Brad Geiser of GeiserMaclang—in one of his seminars I was fortunate enough to attend—described two different spheres: the social and the commercial. Traditionally, these two don’t mix. But with social marketing, brands, who used to be limited to the commercial sphere, are now moving into our social circles. One main way of doing this online is through interactive Facebook pages. We all know the drill—you like a page, and moderators post status updates, polls, and other fun things meant to draw responses from you and the other fans of the page. The thing is, these brands are actually quite socially awkward. They’ve been used to traditional PR, advertising, and marketing for so long, that they feel a little lost when it comes to human interaction.
Nikon’s socially awkard moment happened recently, when their site moderator posted this status:
That’s when the bad stuff hit the fan. As of today, the post has 4,224 comments and 1,850 shares. The reactions are mixed, but for the most (and the earlier) part, a lot of fans—most of whom were professional photographers—were upset and offended by the post. Some people even went as far as saying they would boycott Nikon for Canon and made it into a war-of-the-brands kind of thing.

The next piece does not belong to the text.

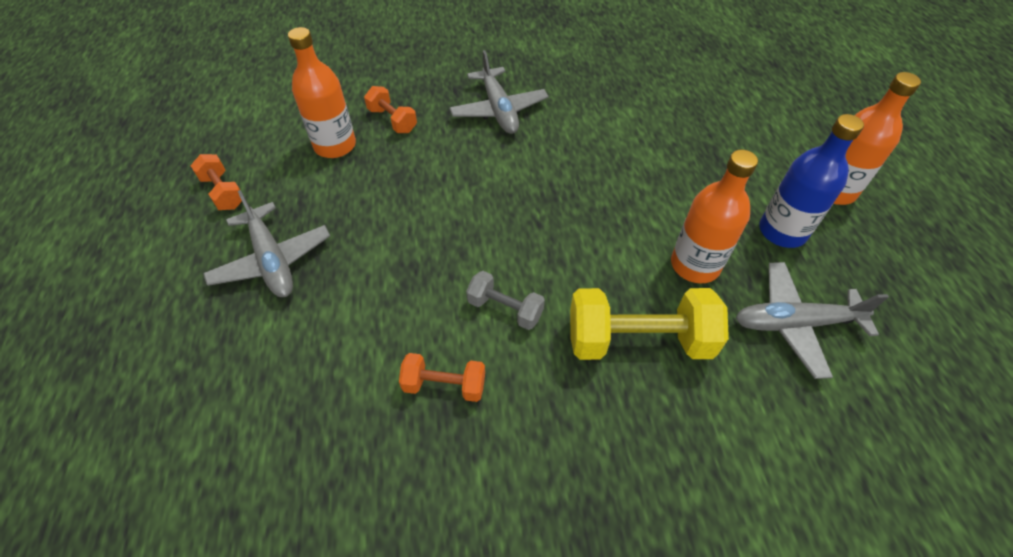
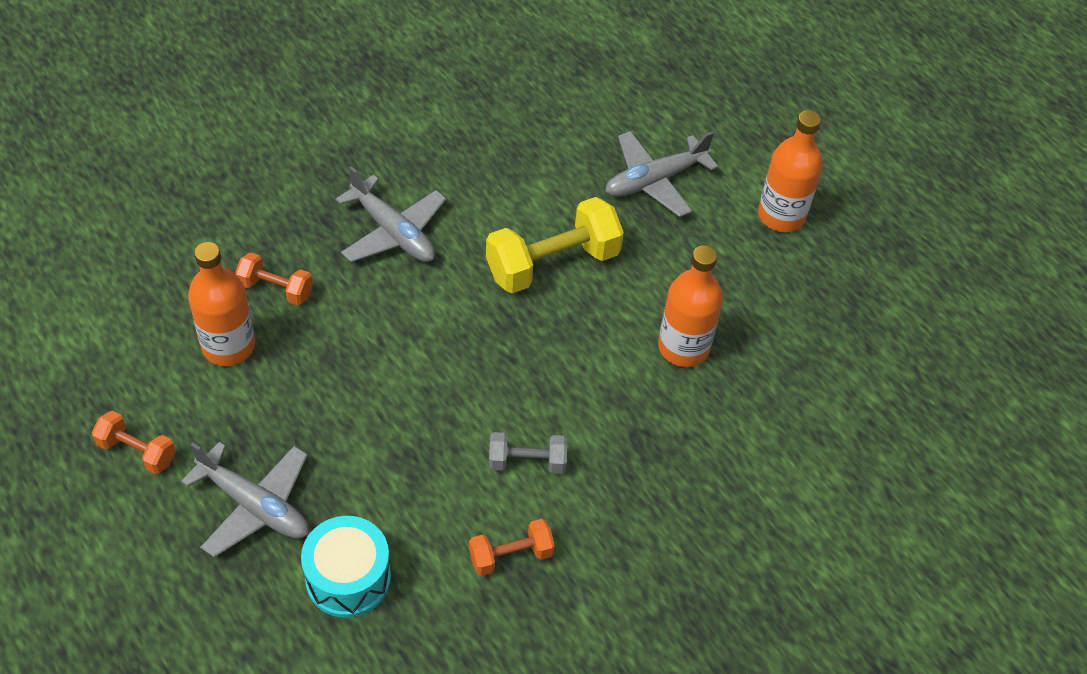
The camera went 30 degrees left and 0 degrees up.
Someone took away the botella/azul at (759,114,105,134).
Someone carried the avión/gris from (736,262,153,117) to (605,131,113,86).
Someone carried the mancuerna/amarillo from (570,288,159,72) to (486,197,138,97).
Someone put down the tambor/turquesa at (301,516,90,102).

That same day they responded with this apology, which appeased most of the page’s audience:
The mistake that Nikon made here was its lack of understanding of its audience. Most photographers, especially the passionate and the professionals, feel that good photography depends on the photographer’s eye, and not on the camera, or any other equipment. In fact, some are even annoyed at amateurs who feel as if they’re pros because they can afford high-end cameras. And as we’ve learned, understanding the audience—their attitudes, their beliefs, and their needs—is essential to any PR or social media move. Nikon’s intention of starting a discussion thread on lenses ended up being a rant thread on Nikon’s blunder.
Just like us, who can be so insensitive sometimes, Nikon slipped up a little. However, they were able to make ammends by not deleting or making excuses* for the offensive post, but simply by apologizing sincerely for it. And people accepted it, because that’s what we do when people apologize. People actually are willing to treat brands like they do other people. I think that this became a learning experience to Nikon, and has brought it one step farther away from being socially awkward.